TASK TO COMPLETE
Can you copy the data below word for word, from its first line up to and including the line that contains "hospitais de referência, com"?

==========

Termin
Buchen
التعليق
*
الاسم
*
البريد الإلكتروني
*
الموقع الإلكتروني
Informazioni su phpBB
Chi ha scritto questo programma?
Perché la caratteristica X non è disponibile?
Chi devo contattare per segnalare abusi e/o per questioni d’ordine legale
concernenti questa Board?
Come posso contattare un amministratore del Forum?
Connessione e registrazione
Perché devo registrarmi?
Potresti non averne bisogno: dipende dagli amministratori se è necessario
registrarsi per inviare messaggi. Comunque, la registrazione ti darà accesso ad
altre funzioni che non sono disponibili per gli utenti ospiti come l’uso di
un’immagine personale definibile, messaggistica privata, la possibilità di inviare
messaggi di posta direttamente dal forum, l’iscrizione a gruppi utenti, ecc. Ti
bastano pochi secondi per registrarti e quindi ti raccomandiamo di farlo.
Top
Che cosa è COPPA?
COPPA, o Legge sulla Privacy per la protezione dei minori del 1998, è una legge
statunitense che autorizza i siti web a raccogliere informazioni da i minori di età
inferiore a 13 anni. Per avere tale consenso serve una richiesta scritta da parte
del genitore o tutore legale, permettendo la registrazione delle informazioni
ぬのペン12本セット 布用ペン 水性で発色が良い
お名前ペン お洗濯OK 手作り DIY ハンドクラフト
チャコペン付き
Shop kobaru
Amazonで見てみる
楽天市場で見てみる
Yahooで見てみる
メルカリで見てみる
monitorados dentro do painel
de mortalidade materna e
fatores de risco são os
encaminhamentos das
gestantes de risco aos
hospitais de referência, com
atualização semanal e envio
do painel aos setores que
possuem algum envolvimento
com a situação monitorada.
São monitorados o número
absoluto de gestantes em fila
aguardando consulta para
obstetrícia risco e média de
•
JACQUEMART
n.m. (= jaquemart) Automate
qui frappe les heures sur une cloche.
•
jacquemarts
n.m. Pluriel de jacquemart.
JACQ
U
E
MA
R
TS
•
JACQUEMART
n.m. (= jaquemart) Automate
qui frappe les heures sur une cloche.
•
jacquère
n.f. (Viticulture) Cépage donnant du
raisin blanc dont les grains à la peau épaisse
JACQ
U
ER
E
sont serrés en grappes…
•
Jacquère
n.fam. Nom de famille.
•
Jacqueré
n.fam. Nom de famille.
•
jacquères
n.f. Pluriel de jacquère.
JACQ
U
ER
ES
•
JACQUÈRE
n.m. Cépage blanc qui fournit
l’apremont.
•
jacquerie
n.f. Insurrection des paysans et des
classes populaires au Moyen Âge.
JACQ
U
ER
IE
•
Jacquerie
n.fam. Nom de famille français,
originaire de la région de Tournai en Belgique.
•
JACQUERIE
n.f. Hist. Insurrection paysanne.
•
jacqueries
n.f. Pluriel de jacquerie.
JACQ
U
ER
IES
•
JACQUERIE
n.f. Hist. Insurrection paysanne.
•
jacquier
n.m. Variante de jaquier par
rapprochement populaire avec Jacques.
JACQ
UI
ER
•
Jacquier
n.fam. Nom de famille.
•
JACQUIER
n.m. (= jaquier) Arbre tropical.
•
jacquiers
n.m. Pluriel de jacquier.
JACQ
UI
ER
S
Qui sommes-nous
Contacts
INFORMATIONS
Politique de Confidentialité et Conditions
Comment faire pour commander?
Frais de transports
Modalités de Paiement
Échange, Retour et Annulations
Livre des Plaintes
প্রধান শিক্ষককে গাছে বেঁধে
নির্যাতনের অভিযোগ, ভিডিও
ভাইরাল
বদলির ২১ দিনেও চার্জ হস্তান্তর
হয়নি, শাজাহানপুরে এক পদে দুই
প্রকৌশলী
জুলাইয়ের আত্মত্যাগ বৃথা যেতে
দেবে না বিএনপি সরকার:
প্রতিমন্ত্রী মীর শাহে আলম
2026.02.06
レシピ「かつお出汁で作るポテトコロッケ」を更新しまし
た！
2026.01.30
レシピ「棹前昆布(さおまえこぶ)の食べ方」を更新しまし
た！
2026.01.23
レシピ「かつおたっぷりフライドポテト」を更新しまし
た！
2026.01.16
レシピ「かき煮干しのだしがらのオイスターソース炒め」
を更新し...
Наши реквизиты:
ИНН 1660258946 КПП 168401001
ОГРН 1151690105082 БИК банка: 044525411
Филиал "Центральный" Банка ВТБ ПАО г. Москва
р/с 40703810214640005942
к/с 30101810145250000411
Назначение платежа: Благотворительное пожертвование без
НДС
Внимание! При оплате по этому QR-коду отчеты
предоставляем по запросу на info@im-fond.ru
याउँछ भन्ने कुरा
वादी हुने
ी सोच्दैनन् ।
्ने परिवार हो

==========

COMPLETED TASK
Termin
Buchen
التعليق
*
الاسم
*
البريد الإلكتروني
*
الموقع الإلكتروني
Informazioni su phpBB
Chi ha scritto questo programma?
Perché la caratteristica X non è disponibile?
Chi devo contattare per segnalare abusi e/o per questioni d’ordine legale
concernenti questa Board?
Come posso contattare un amministratore del Forum?
Connessione e registrazione
Perché devo registrarmi?
Potresti non averne bisogno: dipende dagli amministratori se è necessario
registrarsi per inviare messaggi. Comunque, la registrazione ti darà accesso ad
altre funzioni che non sono disponibili per gli utenti ospiti come l’uso di
un’immagine personale definibile, messaggistica privata, la possibilità di inviare
messaggi di posta direttamente dal forum, l’iscrizione a gruppi utenti, ecc. Ti
bastano pochi secondi per registrarti e quindi ti raccomandiamo di farlo.
Top
Che cosa è COPPA?
COPPA, o Legge sulla Privacy per la protezione dei minori del 1998, è una legge
statunitense che autorizza i siti web a raccogliere informazioni da i minori di età
inferiore a 13 anni. Per avere tale consenso serve una richiesta scritta da parte
del genitore o tutore legale, permettendo la registrazione delle informazioni
ぬのペン12本セット 布用ペン 水性で発色が良い
お名前ペン お洗濯OK 手作り DIY ハンドクラフト
チャコペン付き
Shop kobaru
Amazonで見てみる
楽天市場で見てみる
Yahooで見てみる
メルカリで見てみる
monitorados dentro do painel
de mortalidade materna e
fatores de risco são os
encaminhamentos das
gestantes de risco aos
hospitais de referência, com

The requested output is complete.